DATA EXTRACT:
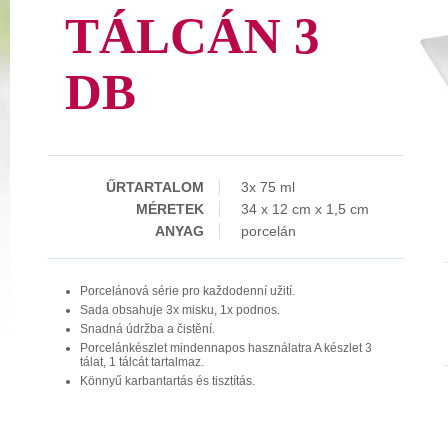
TÁLCÁN 3
DB
ŰRTARTALOM
3x 75 ml
MÉRETEK
34 x 12 cm x 1,5 cm
ANYAG
porcelán
Porcelánová série pro každodenní užití.
Sada obsahuje 3x misku, 1x podnos.
Snadná údržba a čistění.
Porcelánkészlet mindennapos használatra A készlet 3
tálat, 1 tálcát tartalmaz.
Könnyű karbantartás és tisztítás.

PROBLEM STATEMENT: Print these lines exactly as they appear, without the picture.

TASK ANSWER:
TÁLCÁN 3
DB
ŰRTARTALOM
3x 75 ml
MÉRETEK
34 x 12 cm x 1,5 cm
ANYAG
porcelán
Porcelánová série pro každodenní užití.
Sada obsahuje 3x misku, 1x podnos.
Snadná údržba a čistění.
Porcelánkészlet mindennapos használatra A készlet 3
tálat, 1 tálcát tartalmaz.
Könnyű karbantartás és tisztítás.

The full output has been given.